▶ _Text section_:
'''

The German automaker doesn’t break out its performance by regions, but Keogh told journalists gathered here for the Munich auto show that the brand had a $700 million turnaround in 2020 from the previous year because of sales of the Atlas, Atlas Cross Sport and Tiguan crossovers.

“A few years ago, 16 percent of our mix came from SUVs, and now if you look at, year to date, 71 percent of our mix is coming from SUVs,” Keogh said. “That’s transformative because if you look at the profits that we make on the SUVs versus sedans, it’s night and day.”

Keogh also said VW dealers in the U.S. — who historically have had some of the thinnest profit margins in the industry — experienced an average 5 percent return on sales in 2020, which he said was revolutionary “because 60 percent of them were losing money two years ago.”

In other comments here, Volkswagen Group CEO Herbert Diess and Keogh said the automaker would crack an industry barrier in the coming years by offering used-vehicle leases on its ID family of electric vehicles, including those sold in North America. The secondary leases are a strategic move to keep control over the vehicles’ valuable batteries in order to harvest them for other uses after the vehicles’ useful life.

“In Europe, we are trying to get a second lease, and even a third lease, and keep the car in our hands,” Diess told a group of American automotive journalists, adding later that the same plan would be rolled out in North America. “Battery life, we think today is about 1,000 charging cycles and [about 215,000 miles], something like that. So the battery would probably live longer than the car, and we want to get hold of the battery. We don’t want to give the battery away.”

Diess said the battery’s value survives even as the value of the vehicle depreciates, and he said that value could help keep residual values high, making secondary leases more affordable.

'''

▶ _What you will do_:
Pick up the article on Volkswagen's SUV profits and battery leasing plans after its last sentence and continue it. The items that follow were taken from a separate source.

Recorded data:

'''

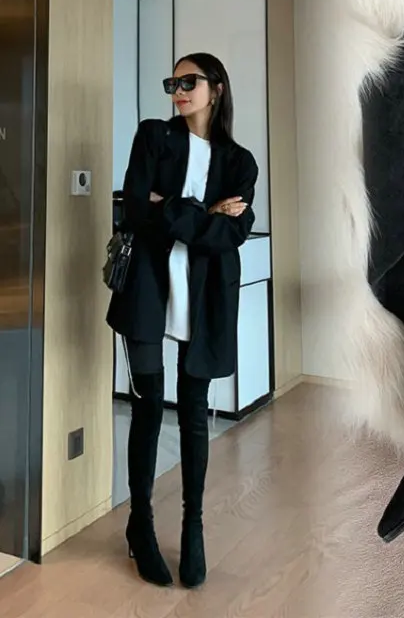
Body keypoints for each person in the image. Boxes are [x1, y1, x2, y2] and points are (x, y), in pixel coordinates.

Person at [106, 52, 258, 588]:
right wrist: (203, 212)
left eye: (189, 81)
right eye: (173, 82)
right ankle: (140, 525)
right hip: (148, 291)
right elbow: (133, 209)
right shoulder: (154, 136)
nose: (178, 90)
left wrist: (169, 207)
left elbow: (231, 236)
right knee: (148, 409)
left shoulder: (240, 163)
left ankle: (193, 529)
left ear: (217, 88)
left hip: (204, 297)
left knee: (193, 415)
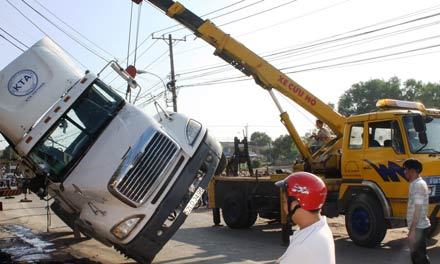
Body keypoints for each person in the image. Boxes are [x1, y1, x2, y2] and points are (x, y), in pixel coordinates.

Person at [275, 172, 335, 264]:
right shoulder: (320, 227)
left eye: (284, 201)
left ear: (295, 204)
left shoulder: (304, 245)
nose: (283, 207)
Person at [404, 158, 431, 264]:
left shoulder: (418, 185)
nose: (405, 173)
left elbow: (418, 209)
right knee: (416, 257)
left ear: (413, 171)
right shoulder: (414, 184)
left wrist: (412, 231)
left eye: (406, 170)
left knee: (420, 258)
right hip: (418, 227)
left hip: (419, 227)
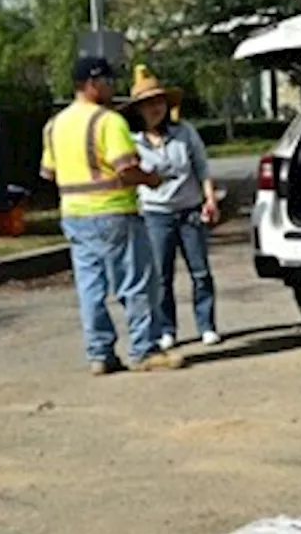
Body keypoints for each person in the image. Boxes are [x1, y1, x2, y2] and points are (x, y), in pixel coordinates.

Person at [40, 57, 184, 375]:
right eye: (108, 81)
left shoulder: (54, 125)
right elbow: (126, 170)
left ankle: (99, 354)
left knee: (90, 288)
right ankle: (143, 351)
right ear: (93, 83)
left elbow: (48, 172)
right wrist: (152, 179)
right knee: (136, 284)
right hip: (114, 212)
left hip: (74, 215)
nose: (113, 87)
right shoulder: (108, 122)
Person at [125, 65, 222, 349]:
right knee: (161, 276)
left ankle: (207, 325)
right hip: (156, 214)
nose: (156, 109)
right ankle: (167, 329)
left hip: (190, 210)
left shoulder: (185, 133)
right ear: (138, 111)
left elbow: (202, 168)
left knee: (200, 271)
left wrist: (210, 199)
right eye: (148, 104)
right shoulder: (133, 142)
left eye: (159, 102)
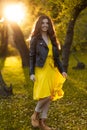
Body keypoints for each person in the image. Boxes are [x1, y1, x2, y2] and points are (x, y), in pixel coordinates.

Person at [29, 14, 67, 130]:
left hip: (52, 70)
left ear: (50, 25)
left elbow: (57, 58)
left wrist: (62, 71)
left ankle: (43, 122)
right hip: (41, 69)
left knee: (49, 96)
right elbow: (31, 56)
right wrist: (31, 73)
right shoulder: (35, 39)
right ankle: (35, 114)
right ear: (39, 24)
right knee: (45, 95)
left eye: (47, 23)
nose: (45, 25)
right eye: (43, 23)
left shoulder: (53, 39)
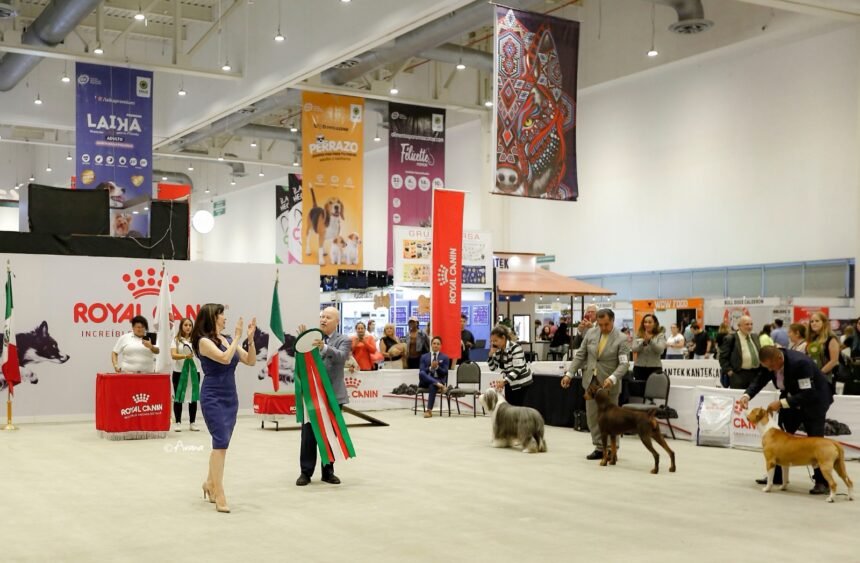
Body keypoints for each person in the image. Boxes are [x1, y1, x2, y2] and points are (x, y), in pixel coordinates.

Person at [738, 346, 834, 494]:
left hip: (814, 401)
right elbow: (760, 379)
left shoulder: (800, 363)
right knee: (779, 438)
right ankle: (776, 475)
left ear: (779, 358)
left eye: (771, 366)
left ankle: (822, 482)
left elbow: (808, 392)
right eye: (766, 367)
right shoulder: (769, 363)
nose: (770, 370)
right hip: (791, 399)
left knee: (815, 441)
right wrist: (747, 395)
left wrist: (782, 403)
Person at [193, 303, 256, 514]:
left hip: (230, 396)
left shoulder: (228, 339)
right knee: (220, 442)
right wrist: (237, 337)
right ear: (212, 317)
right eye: (221, 314)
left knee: (223, 443)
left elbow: (250, 360)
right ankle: (219, 492)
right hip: (212, 395)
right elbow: (224, 358)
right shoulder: (203, 341)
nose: (225, 318)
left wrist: (250, 339)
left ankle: (209, 483)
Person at [561, 309, 630, 460]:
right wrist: (569, 374)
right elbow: (580, 355)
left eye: (606, 324)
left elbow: (624, 364)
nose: (603, 327)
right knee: (593, 417)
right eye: (600, 324)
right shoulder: (591, 333)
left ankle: (612, 449)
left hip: (609, 384)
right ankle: (599, 447)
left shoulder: (622, 338)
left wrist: (613, 378)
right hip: (590, 382)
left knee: (611, 419)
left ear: (613, 320)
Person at [296, 307, 351, 487]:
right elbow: (302, 361)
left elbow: (342, 357)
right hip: (312, 395)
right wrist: (303, 342)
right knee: (308, 436)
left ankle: (328, 472)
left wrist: (324, 347)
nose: (323, 320)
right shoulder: (312, 337)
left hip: (332, 396)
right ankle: (305, 472)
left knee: (330, 435)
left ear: (337, 321)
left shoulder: (343, 340)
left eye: (328, 317)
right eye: (321, 316)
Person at [487, 325, 533, 406]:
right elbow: (493, 368)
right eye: (491, 341)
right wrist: (490, 355)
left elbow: (518, 369)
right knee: (510, 408)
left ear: (503, 338)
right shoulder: (498, 350)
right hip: (509, 381)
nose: (493, 343)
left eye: (495, 340)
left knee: (518, 408)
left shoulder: (515, 348)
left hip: (521, 382)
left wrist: (504, 381)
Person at [170, 317, 200, 432]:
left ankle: (192, 422)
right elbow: (173, 355)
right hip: (179, 372)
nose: (188, 327)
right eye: (185, 325)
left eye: (190, 325)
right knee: (178, 397)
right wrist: (185, 356)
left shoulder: (197, 340)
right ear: (181, 326)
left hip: (194, 372)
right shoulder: (176, 340)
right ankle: (178, 422)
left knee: (193, 397)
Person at [718, 315, 762, 389]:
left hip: (755, 375)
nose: (750, 326)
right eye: (747, 324)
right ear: (739, 326)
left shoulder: (755, 337)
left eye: (751, 324)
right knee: (739, 396)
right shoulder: (730, 338)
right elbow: (723, 357)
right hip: (738, 375)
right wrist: (729, 371)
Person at [630, 314, 665, 398]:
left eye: (650, 322)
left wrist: (650, 341)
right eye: (645, 322)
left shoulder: (660, 335)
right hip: (639, 367)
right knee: (639, 392)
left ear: (655, 323)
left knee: (653, 392)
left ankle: (651, 406)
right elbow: (634, 349)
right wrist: (643, 343)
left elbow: (660, 350)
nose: (647, 324)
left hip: (654, 368)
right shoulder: (638, 334)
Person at [806, 311, 841, 390]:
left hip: (827, 377)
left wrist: (819, 373)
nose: (814, 323)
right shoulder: (813, 339)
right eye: (812, 321)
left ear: (824, 323)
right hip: (814, 377)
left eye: (817, 321)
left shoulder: (831, 338)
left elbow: (834, 361)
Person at [418, 336, 450, 418]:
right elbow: (421, 371)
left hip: (439, 379)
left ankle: (429, 411)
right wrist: (430, 368)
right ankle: (439, 385)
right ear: (431, 345)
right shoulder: (424, 357)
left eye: (438, 344)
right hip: (425, 381)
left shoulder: (445, 357)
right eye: (434, 343)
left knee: (432, 385)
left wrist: (437, 367)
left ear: (441, 346)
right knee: (422, 373)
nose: (436, 345)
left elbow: (445, 372)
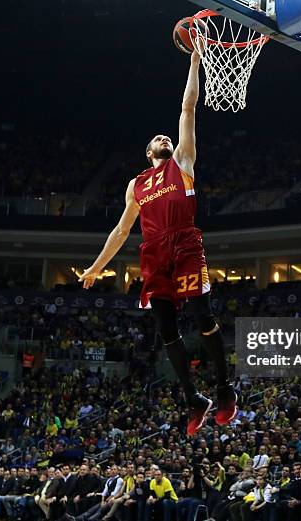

'''

▶ _Answer to this exercise_:
“There already is an indication that residuals for electric cars might be higher than for [internal combustion] cars because, even if the car is totally worthless, still there is a battery” that may have 70 or 80 percent of its original energy storage capacity, Diess said.

Since the model began arriving in the U.S. in March, about 80 percent of the 6,230 VW ID4s the brand has sold in the U.S. have been leased, Keogh said. “We will have the second lease product; we’ve preplanned it already.”

Keogh said that the preset residual values would keep EVs in customers’ hands for up to eight years, at which time they would be returned, their batteries stripped out and the vehicle recycled back into raw materials.

“The task for our organization is to really try to keep hold of the batteries, and probably get into a second or third lease cycle for the car and then reuse the batteries,” Diess explained. “In the regions, it has to be worked out, it has to be agreed with the dealers, but we would like to keep every one of the batteries forever.”

In other comments last week, VW brand CEO Ralf Brandstaetter said the U.S. is expected to eventually get a third EV model, a fastback-inspired sedan called the ID Aero. It will be built on the automaker’s modular electric platform. He also said dealers could expect an Atlas-size three-row EV crossover.